Play proceeds around the circle, with each player naming a title that connects to the last one said. If a player is unable to come up with any title within the allotted time (kept by the Carnelli Master; generally, the time limit reduces as the game proceeds) they are eliminated and must move outside the circle. If a player names a nonexistent or incorrect title, a title that does not legitimately connect with the preceding one, or a title that has already been used in the current game, another player may challenge it, and such challenges are ruled upon by the Carnelli Master, whose judgments are said to be "arbitrary, capricious, and final". If the challenge is upheld, the challenged player is eliminated, but if the challenge is rejected, the challenger is instead eliminated.

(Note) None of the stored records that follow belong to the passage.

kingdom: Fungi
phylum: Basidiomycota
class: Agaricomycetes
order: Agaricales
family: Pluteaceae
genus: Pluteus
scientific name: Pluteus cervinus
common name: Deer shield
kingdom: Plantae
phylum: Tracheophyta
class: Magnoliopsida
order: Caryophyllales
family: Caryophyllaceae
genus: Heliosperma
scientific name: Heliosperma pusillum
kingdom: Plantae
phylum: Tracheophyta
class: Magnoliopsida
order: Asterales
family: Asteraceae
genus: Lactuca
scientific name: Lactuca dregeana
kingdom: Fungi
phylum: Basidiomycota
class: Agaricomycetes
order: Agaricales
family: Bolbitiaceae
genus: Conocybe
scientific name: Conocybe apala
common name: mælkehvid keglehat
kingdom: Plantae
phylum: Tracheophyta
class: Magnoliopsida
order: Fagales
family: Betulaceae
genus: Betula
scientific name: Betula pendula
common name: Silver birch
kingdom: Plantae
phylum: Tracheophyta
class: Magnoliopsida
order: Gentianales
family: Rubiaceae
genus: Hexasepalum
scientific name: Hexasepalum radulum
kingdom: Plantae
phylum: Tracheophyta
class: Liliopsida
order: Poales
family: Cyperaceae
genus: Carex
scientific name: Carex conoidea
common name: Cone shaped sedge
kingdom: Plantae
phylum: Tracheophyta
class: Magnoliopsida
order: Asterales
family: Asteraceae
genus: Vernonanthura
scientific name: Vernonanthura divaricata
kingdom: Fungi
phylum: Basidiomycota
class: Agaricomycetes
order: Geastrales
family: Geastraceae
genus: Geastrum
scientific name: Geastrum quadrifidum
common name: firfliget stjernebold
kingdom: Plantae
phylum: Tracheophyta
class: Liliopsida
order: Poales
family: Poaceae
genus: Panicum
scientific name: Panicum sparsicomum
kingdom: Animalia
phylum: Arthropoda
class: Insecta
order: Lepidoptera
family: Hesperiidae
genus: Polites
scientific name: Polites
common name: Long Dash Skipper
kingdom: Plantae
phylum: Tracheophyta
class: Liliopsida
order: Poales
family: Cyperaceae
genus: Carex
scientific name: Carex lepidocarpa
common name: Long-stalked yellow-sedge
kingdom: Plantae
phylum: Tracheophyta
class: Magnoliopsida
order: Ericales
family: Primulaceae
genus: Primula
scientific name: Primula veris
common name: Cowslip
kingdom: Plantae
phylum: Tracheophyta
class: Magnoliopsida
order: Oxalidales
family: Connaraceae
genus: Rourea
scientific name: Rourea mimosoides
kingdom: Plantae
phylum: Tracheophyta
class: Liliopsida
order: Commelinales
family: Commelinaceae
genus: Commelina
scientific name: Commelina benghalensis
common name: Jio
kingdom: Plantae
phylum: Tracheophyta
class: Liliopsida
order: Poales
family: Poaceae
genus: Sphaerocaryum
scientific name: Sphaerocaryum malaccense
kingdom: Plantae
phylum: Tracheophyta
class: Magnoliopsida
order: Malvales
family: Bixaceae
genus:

The winner is the last player remaining after all other players have been eliminated.

There is no strict one-to-one relationship between titles and works — What a Girl Wants is, unrelatedly, a Christina Aguilera song and an Amanda Bynes movie, while the first Harry Potter book is known both as Harry Potter and the Philosopher's Stone and Harry Potter and the Sorcerer's Stone. Since it is titles that are not allowed to be repeated in the course of a game rather than works, players may only say "What a Girl Wants" once, but may use both Potter titles separately—unless, of course, the current Carnelli Master decides otherwise.